The weekend saw a new phase of open attacks by President Trump on special counsel Robert S. Mueller III’s investigation. The president spent both Saturday and Sunday mornings ranting on Twitter against the probe, before worried aides “decided to whisk Trump to a golf course.” On Saturday, Trump’s personal lawyer John Dowd called on Deputy Attorney General Rod J. Rosenstein to “bring an end to alleged Russia Collusion investigation manufactured by McCabe’s boss James Comey.” On CNN’s “State of the Union” Sunday, Sen. Lindsey O. Graham (R-S.C.) told moderator Jake Tapper that Americans shouldn’t fear: If the president fired Mueller, “that would be the beginning of the end of his presidency, because we’re a rule-of-law nation.” Sen.

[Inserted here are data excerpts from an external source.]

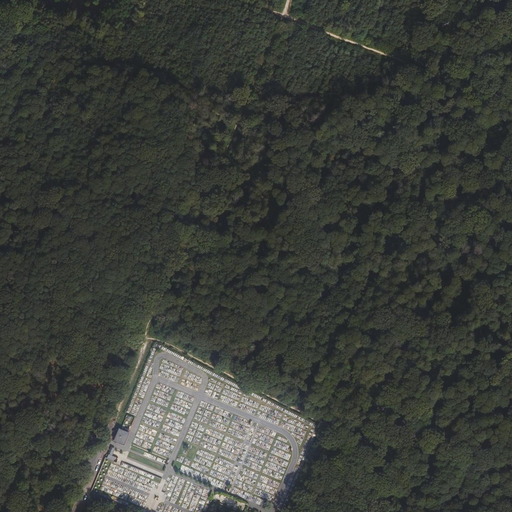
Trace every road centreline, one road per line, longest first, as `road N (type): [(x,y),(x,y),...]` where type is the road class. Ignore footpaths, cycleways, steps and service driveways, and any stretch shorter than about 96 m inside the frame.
road 1 (track): [(150,337),(501,511)]
road 2 (track): [(287,0),(150,337)]
road 3 (track): [(235,0),(511,101)]
road 4 (residential): [(150,337),(79,511)]
road 5 (track): [(0,382),(124,336),(150,337)]
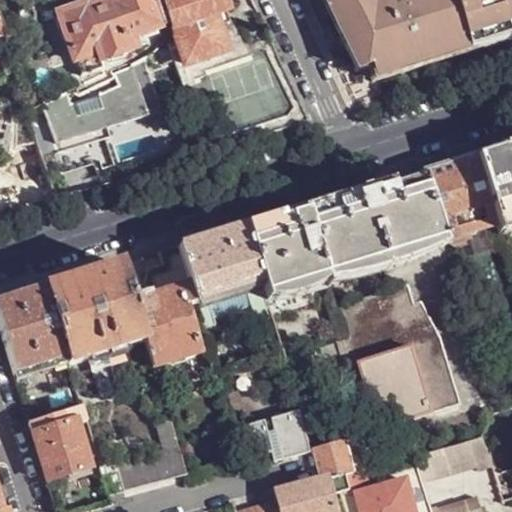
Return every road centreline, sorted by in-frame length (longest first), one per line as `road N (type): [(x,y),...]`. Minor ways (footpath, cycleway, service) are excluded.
road 1 (tertiary): [(0,260),(351,156)]
road 2 (residential): [(351,156),(283,0)]
road 3 (tertiary): [(351,156),(511,105)]
road 4 (residential): [(153,511),(308,472)]
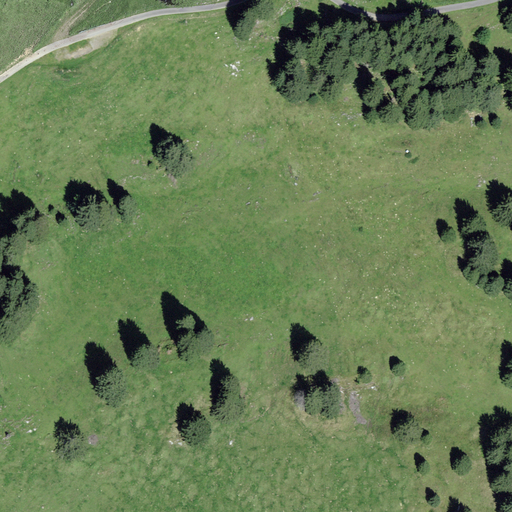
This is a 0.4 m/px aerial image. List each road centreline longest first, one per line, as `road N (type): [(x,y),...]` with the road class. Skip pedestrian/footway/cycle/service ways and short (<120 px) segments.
road 1 (unclassified): [(243,0),(150,14),(38,56)]
road 2 (unclassified): [(494,0),(382,17),(335,0)]
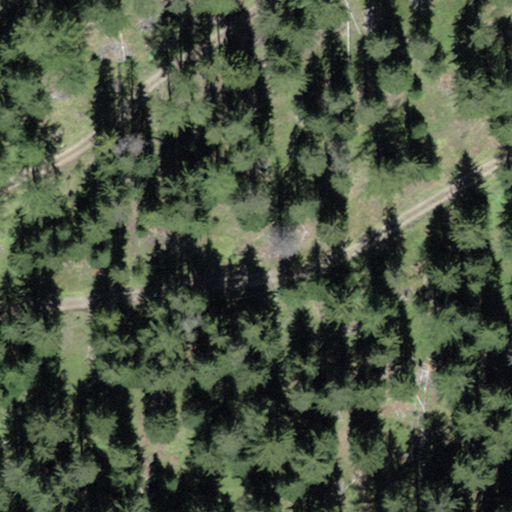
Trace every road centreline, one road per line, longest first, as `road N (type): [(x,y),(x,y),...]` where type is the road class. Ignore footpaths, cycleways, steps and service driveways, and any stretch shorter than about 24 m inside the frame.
road 1 (track): [(0,310),(251,281),(348,251),(511,148)]
road 2 (track): [(251,0),(153,80),(0,185)]
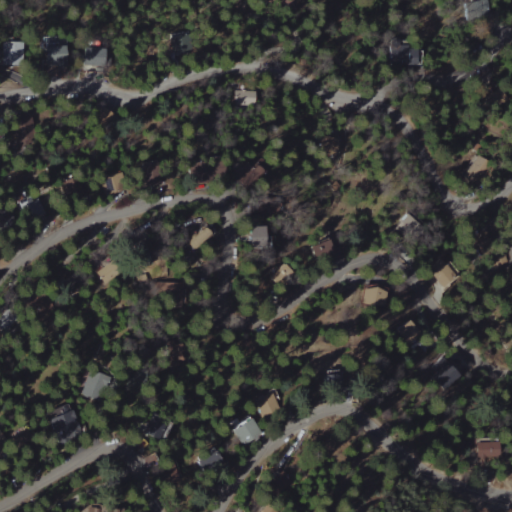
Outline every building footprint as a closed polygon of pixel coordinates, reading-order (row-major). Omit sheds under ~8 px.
[(61,58),(60,43),(40,45),(42,68),(56,67),(56,58),(61,58)] [(416,47),(392,46),(392,66),(415,67),(416,47)] [(104,67),(105,48),(82,47),(81,66),(104,67)] [(254,90),(232,89),(232,105),(253,105),(254,90)] [(152,164),(140,164),(140,176),(145,176),(145,171),(152,171),(152,164)] [(184,183),(210,183),(210,178),(221,177),(221,165),(184,165),(184,183)] [(259,172),(253,166),(238,181),(243,187),(259,172)] [(392,227),(406,240),(418,226),(403,213),(392,227)] [(268,227),(242,228),(242,235),(247,235),(247,248),(269,248),(268,227)] [(188,234),(192,245),(208,239),(204,228),(188,234)] [(329,258),(325,239),(307,243),(311,262),(329,258)] [(161,282),(160,306),(181,307),(182,283),(161,282)] [(381,307),(382,286),(359,285),(358,305),(381,307)] [(66,409),(43,420),(52,439),(75,429),(66,409)] [(141,416),(136,436),(164,443),(169,423),(141,416)] [(475,443),(476,458),(497,456),(496,442),(475,443)]
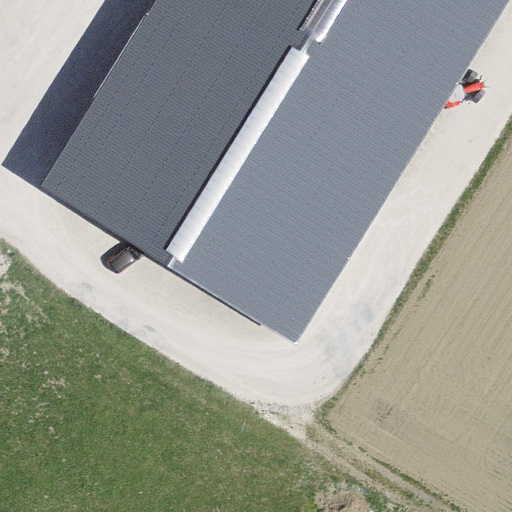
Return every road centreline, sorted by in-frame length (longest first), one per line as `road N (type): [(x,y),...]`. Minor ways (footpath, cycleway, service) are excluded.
road 1 (track): [(0,215),(481,511)]
road 2 (track): [(511,54),(296,398)]
road 3 (track): [(0,122),(93,0)]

Jeff Flake (R-Ariz.) echoed that: “I would expect to see considerable pushback in the next couple days in urging the president not to go there.”

Graham and Flake may believe that, but they’re wrong: As long as Republicans control Congress, Trump can do what he wants. The end will begin only at the ballot box.

More than a year into Trump’s presidency, there’s nothing to suggest Republicans will hinder Trump from firing Mueller and/or ending the Russia probe. Indeed, Flake and Graham’s GOP colleagues offered little to suggest Congress could or would block the president. Asked how he would respond to Mueller’s firing, Sen. Rand Paul (R-Ky.) told Tapper, “Well, I have said all along I don’t like special prosecutors.” On “Fox News Sunday,” Rep. Trey Gowdy (R-S.C.) did advise the president not to shut down the investigation but also pointed out that “I’m not sure the House can do a lot” to stop Trump from doing that. On ABC’s “This Week,” Sen. James Lankford (R-Okla.) was similarly unable to name anything Senate Republicans could do to stop Trump’s attacks on the probe or a potential shutdown.

The GOP’s supine behavior should not surprise anyone. When Trump’s term began, some Republicans still feared that he would work with Democrats and push policies that the GOP couldn’t support. With tariffs being the lone exception, Trump has proved to be reliably Republican, and he remains overwhelmingly popular with the party’s base. As long as the president keeps signing tax cuts, slashing regulations and appointing conservative justices and judges, there’s little reason for most Republicans to push back against him.

Furthermore, while Flake, Graham and others have verbally criticized the president, they have yet to vote against the president and the party in crucial moments. Assuming that pattern holds, if Trump fired Attorney General Jeff Sessions and replaced him with a GOP stalwart (say, Scott Pruitt, now administrator of the Environmental Protection Agency), these senators would likely criticize the firing before voting for the president’s choice anyway.

The historical record also suggests a Republican majority will leave the president essentially unrestrained. When Democrats wanted an investigation into President Richard Nixon’s White House and the break-in at the Watergate Hotel, Republicans dismissed the allegations. They even suggested probes instead look into the 1964 and 1968 elections, misdirection similar to modern Republicans’ calls for a probe into the FBI. The difference? Democrats, not Republicans, controlled the House and the Senate. They forced Nixon to greenlight appointing an independent prosecutor, and they were the party that held Nixon accountable. Even in July 1974, one month before Nixon’s resignation, a majority of Republicans on the House Judiciary Committee voted against every article of impeachment. Only one Republican voted for all three approved articles: Maryland Rep. Lawrence Hogan — and he lost the GOP primary for Maryland governor because of that courageous stand.

As Watergate shows, what Trump does about Mueller or the probe doesn’t matter unless Democrats retake at least one of the House or the Senate. Then, Democrats will be able to use the committees’ tremendous powers and their leverage over the legislative agenda to hold the president accountable. Whatever “end” the Trump presidency comes to, the road to it starts at the midterms.

After Trump’s Sunday tweetstorm subsided, the New York Times’s Maggie Haberman tweeted that Trump is “testing what Hill [Republicans] will let him get away with” regarding Mueller. She added, “This does not mean he will fire Mueller – but it raises increasing prospects that he orders/pushes Rosenstein/Sessions to do so.” Graham and Flake may believe doing so would cost the president — but all the evidence suggests their hope remains foolish.